Passage to read:
+---+
There is a rumour running around that God made people because she loves to laugh. There are some who are not lifted up by the idea of God laughing at us, or even with us. Equating, perhaps, laughter with mockery and disrespect it is difficult to come before a mirth-filled Creator at the Altar of worship. I think we might sometimes take ourselves a bit too seriously. A trait one hopes not shared by the God that holds us beloved
This Sunday coming is celebrated in some Christian churches as “Holy Humour Sunday”. Stemming from traditions in the early Greek church when the week after Easter Sunday saw Christians getting together for picnics and parties and practical jokes leading up to “Bright” Sunday (the Sunday after Easter) to celebrate their joy that Jesus lived, that death had no power over life. Early Christian writers mused that God had played a joke on Satan, while ordinary folk would say, “The joke is on the devil, Jesus lives!”
We’ve begun our services with a call to worship appropriate to the occasion:
“Preacher: People of God! Did you hear about the lowest bid contractor who diluted the paint three times before applying a coat to the church steeple?
People of God: No, what happened?
Preacher: The first rain washed the steeple clean!
People of God: What happened then?
Preacher: The minister called the contractor into the church and gave him a stern talking to. Then sent him away saying….
People of God: What did he say?
Preacher: Repaint, and thin no more!
People of God: Groan….”
A lot of truths are communicated in humour. A lot of lessons contained in joy.
“What do Baptists say to one another in the liquor store?”
“Nothing, Baptists don’t recognize one another in the liquor store!”
+---+
Work instructions:
a. From the passage on Holy Humour Sunday, repeat everything from "Preacher: The minister" down to "contained in joy.".
b. According to the passage on Holy Humour Sunday, what did Christians in the early Greek church get together for in the week after Easter Sunday? List them all.
c. In the passage on Holy Humour Sunday, what name is given to the Sunday after Easter?
Rely only on the passage on Holy Humour Sunday.
+---+
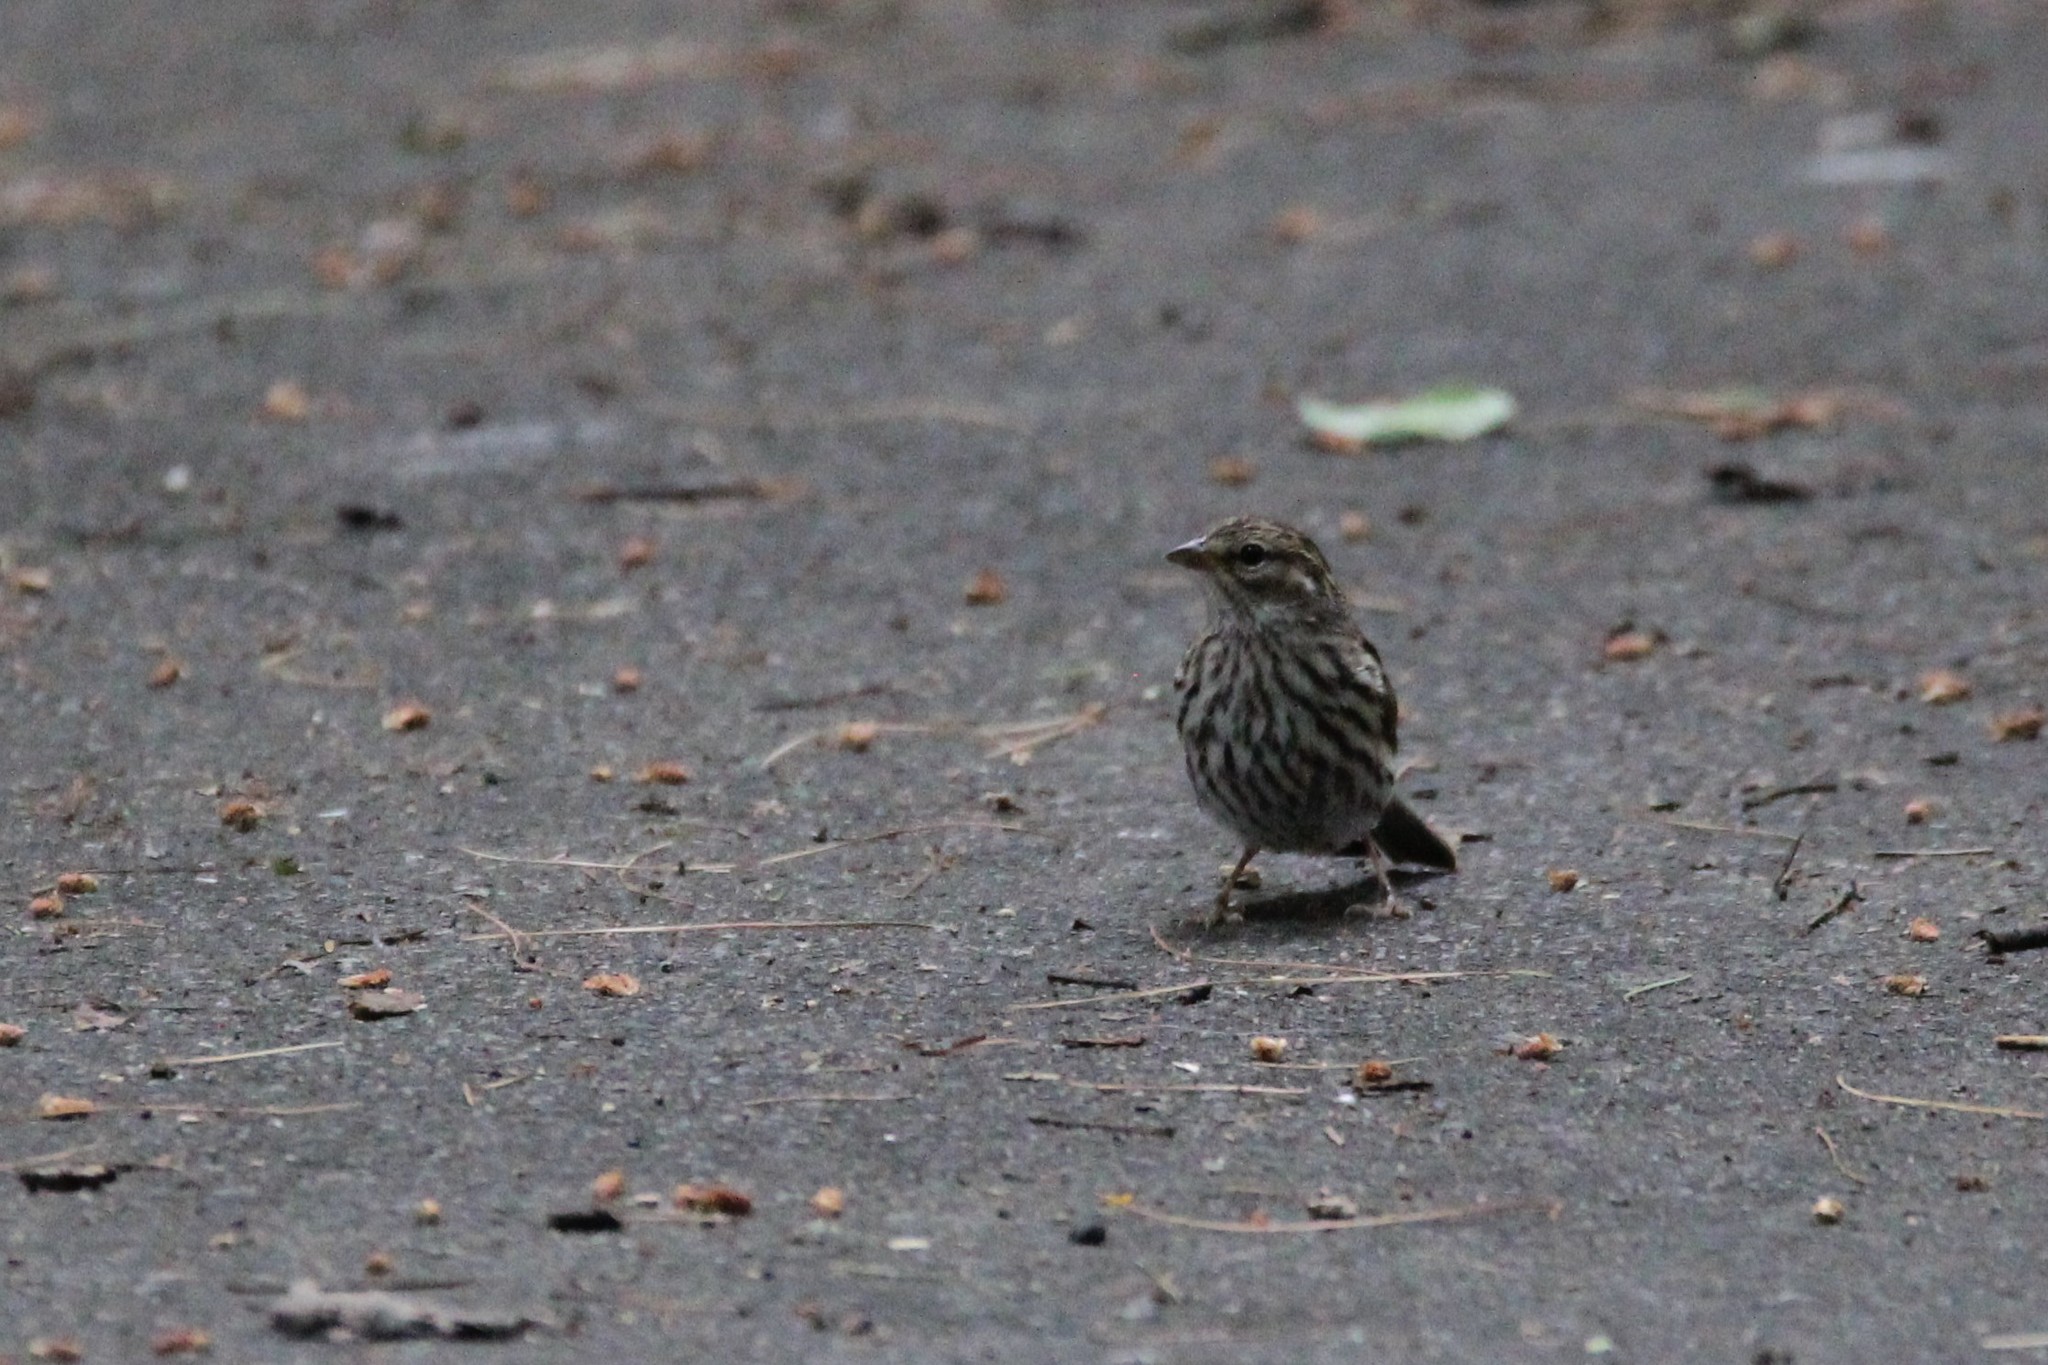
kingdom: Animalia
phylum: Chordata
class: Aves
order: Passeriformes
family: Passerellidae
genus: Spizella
+---+
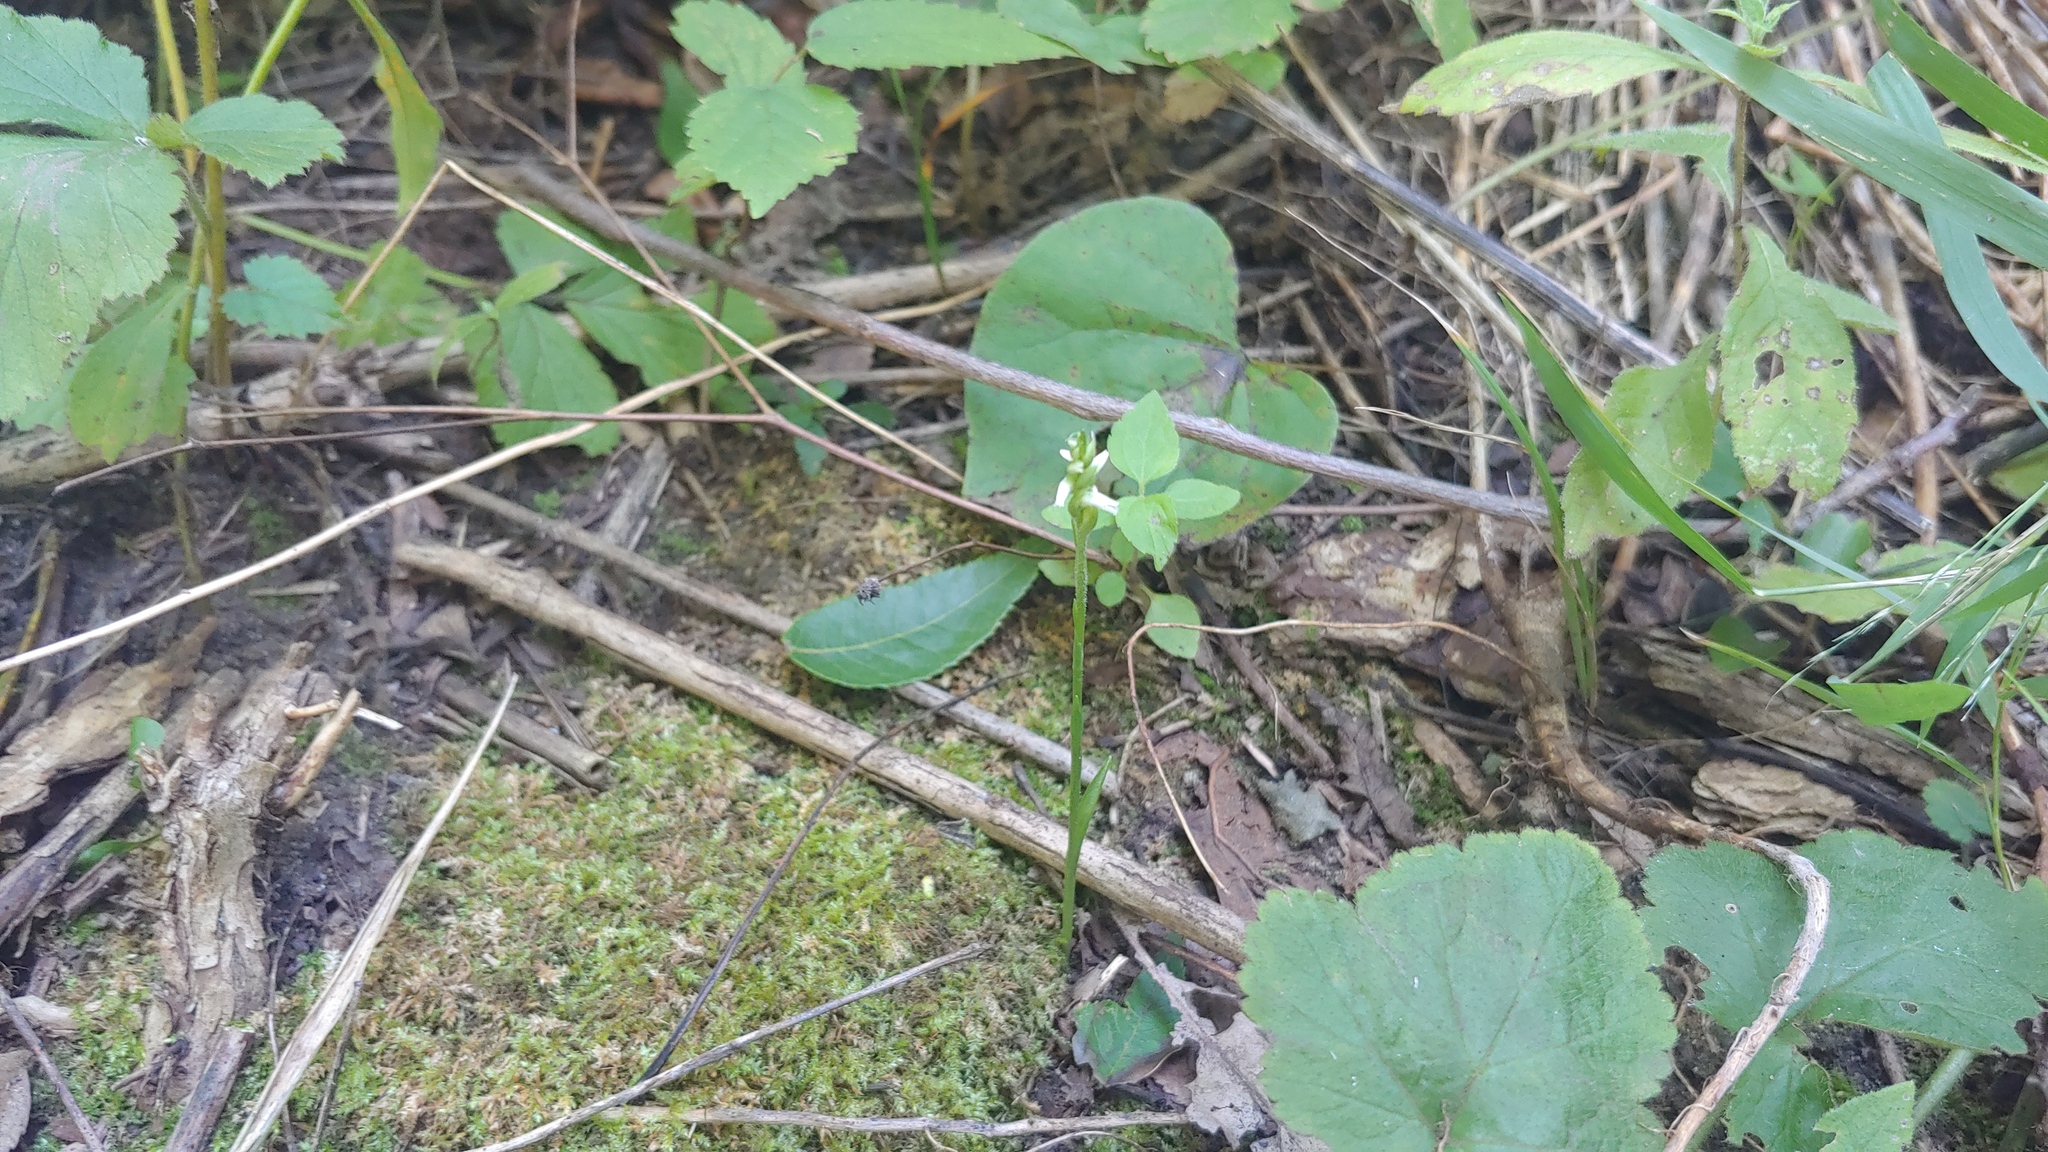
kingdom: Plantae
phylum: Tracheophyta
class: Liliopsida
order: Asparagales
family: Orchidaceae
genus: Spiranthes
+---+
Task-by-task outputs:
a.
Preacher: The minister called the contractor into the church and gave him a stern talking to. Then sent him away saying….
People of God: What did he say?
Preacher: Repaint, and thin no more!
People of God: Groan….”
A lot of truths are communicated in humour. A lot of lessons contained in joy.

b. Picnics, parties, practical jokes

c. "Bright" Sunday